Here’s a sketch of what might be happening: Men high on the Dark Triad (psychopathy, narcissism, Machiavellianism) use dating apps. They might make up 10-20% of users. They go on a rampage, sleeping with lots of women, playing games with them, leading them on, ghosting them, lying to them, etc. Dark Triad men are excellent impostors; they are good at mimicking desirable romantic qualities, and are thus able to procure lots of sex partners. The women they sleep with become disillusioned. These women begin to behave in psychopathic and narcissistic ways to protect themselves from emotional vulnerability and pain, and perhaps as a way to even the score with “men” as a category. They learn to avoid Dark Triad men and exploit normal men. These men become confused and upset, and begin to treat other women the same way to “get even.” In short, Dark Triad men mistreat women, who then mistreat ordinary men, who then mistreat ordinary women. Bad behavior drives out the good. A system tailor-made for psychopathic males (dating apps facilitate anonymity, superficiality, and deception) predictably gives rise to a defect-defect equilibrium. Eventually, you have a situation where everyone adopts Dark Triad strategies of emotional coldness, unfeeling callousness, and calculated duplicity to obtain sex and avoid getting hurt.

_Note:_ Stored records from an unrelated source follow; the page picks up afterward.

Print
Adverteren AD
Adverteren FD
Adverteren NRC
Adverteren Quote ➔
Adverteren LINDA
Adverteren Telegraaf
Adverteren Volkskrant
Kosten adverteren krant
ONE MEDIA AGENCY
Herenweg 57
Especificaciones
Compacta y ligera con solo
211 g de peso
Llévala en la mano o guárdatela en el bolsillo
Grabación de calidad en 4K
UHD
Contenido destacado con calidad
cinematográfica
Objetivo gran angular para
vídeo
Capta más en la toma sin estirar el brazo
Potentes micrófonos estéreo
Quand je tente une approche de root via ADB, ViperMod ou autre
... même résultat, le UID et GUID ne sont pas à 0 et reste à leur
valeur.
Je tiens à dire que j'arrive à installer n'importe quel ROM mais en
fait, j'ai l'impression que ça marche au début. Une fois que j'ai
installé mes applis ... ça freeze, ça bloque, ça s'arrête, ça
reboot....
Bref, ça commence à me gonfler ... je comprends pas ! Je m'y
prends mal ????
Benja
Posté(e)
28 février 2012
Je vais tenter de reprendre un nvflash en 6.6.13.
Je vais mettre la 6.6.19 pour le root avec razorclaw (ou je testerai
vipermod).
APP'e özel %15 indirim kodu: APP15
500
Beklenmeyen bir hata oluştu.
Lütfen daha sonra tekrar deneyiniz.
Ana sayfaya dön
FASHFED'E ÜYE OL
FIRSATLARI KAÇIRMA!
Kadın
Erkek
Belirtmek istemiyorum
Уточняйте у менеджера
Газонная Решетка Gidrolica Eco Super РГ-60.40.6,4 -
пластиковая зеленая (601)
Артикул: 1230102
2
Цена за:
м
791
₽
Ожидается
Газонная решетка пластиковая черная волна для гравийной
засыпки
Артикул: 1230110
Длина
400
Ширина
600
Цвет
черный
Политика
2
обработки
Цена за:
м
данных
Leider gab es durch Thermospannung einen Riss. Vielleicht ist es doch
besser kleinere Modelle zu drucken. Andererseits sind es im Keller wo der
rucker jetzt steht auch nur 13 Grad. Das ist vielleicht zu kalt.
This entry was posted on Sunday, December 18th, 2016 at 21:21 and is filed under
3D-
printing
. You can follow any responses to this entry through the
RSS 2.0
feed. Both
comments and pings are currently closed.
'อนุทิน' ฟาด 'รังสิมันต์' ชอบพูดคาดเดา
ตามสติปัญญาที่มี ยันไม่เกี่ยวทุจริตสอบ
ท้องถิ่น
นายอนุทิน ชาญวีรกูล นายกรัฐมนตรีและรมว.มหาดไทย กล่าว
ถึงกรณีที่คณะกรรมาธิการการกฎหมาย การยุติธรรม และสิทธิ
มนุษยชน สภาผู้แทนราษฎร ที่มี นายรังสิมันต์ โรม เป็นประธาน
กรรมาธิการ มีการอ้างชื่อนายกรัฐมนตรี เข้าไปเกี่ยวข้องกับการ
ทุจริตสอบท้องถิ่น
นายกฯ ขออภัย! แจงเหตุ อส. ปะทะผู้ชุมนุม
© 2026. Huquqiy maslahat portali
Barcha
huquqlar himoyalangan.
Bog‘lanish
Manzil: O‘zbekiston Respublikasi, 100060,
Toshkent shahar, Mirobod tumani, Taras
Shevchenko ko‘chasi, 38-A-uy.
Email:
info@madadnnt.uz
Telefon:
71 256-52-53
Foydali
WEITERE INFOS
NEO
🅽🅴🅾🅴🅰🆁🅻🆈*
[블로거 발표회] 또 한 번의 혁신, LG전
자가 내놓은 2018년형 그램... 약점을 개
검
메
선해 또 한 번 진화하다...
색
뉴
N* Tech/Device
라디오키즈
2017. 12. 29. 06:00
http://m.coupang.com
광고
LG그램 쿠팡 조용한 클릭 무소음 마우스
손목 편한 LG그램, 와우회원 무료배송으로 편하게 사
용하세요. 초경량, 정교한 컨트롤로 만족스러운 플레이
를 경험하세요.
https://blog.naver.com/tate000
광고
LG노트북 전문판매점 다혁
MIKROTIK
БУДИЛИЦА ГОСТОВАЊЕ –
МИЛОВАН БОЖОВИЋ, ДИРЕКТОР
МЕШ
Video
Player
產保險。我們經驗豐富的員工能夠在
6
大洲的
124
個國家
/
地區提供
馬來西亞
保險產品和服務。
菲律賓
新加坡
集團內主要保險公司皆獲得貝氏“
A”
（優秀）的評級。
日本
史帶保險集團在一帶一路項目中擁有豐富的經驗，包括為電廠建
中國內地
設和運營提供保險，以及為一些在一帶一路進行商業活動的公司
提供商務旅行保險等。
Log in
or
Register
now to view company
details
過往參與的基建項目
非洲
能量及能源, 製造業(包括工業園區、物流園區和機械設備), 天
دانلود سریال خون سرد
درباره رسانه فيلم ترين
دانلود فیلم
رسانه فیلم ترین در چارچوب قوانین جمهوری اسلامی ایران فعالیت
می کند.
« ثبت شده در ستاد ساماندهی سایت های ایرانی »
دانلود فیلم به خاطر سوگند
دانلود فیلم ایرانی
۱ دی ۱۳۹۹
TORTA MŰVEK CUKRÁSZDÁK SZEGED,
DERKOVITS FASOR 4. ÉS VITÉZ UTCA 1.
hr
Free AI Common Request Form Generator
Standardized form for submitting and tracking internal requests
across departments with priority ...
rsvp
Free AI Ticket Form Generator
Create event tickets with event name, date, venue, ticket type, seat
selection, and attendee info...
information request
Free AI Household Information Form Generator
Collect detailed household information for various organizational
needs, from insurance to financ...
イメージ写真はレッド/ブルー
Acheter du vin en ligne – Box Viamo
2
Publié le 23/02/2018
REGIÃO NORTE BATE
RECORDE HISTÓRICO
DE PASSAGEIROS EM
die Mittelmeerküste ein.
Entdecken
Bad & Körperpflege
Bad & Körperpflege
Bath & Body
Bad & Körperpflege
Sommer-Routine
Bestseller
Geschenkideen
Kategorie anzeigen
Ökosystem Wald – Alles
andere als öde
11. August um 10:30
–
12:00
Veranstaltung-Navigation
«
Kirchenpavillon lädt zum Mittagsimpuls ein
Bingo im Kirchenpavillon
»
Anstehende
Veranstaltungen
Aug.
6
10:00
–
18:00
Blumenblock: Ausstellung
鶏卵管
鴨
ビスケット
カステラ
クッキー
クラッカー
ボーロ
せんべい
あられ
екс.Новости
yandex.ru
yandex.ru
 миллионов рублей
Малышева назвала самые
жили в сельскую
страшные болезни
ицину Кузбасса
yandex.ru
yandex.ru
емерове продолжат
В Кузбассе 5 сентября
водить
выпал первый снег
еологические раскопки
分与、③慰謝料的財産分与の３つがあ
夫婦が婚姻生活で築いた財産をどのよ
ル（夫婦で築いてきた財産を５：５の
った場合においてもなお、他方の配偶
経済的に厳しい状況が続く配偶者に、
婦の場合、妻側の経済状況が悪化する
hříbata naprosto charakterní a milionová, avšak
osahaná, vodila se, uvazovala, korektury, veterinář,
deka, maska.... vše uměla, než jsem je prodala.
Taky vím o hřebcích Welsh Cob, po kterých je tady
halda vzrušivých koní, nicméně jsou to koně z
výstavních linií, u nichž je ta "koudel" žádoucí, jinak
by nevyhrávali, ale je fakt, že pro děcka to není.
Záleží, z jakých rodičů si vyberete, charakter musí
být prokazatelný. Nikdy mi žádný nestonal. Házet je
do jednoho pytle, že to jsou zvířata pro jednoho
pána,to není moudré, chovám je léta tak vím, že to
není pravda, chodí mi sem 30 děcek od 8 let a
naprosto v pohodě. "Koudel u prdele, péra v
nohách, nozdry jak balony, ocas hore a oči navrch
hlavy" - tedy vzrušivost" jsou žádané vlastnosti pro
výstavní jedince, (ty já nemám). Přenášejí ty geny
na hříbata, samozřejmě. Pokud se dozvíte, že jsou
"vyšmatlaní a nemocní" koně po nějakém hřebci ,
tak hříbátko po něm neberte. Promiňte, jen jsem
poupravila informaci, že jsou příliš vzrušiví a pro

Everything is going swimmingly. But there’s much more at the link. Including this:

Regarding personal beliefs, there is an interesting paradox here for men and women. Most women today are liberal, yet women are also more likely than men to desire committed relationships. Men who are liberal are, on average, far less interested in committed relationships than conservative men, who are more likely to be interested in marriage. If you don’t date conservative (or “moderate”—a joke I’ve heard is that any man who calls themselves a moderate on the dating apps is a Republican) men, you’ll probably be on the dating apps for a long time. There’s already a scarcity of college-educated men. If you rule out everyone who is right of center, then your dating pool will be very small indeed.

Yes.

IF WOMEN RAN THE WORLD, IT WOULD BE PEACEFUL AND THERE WOULD BE NO VIOLENCE: NYC mom knifed with box cutter by other women after kids fight, cops say.

Who are you going to believe? Your lying eyes or fifty years of stupid feminist science fiction stories that gave magazines a good excuse to publish lesbian fiction? And which caused me to wonder if the — sometimes female — authors had ever met a woman, ever.  Come on, no malarkey. Corn pop believes in peaceful women.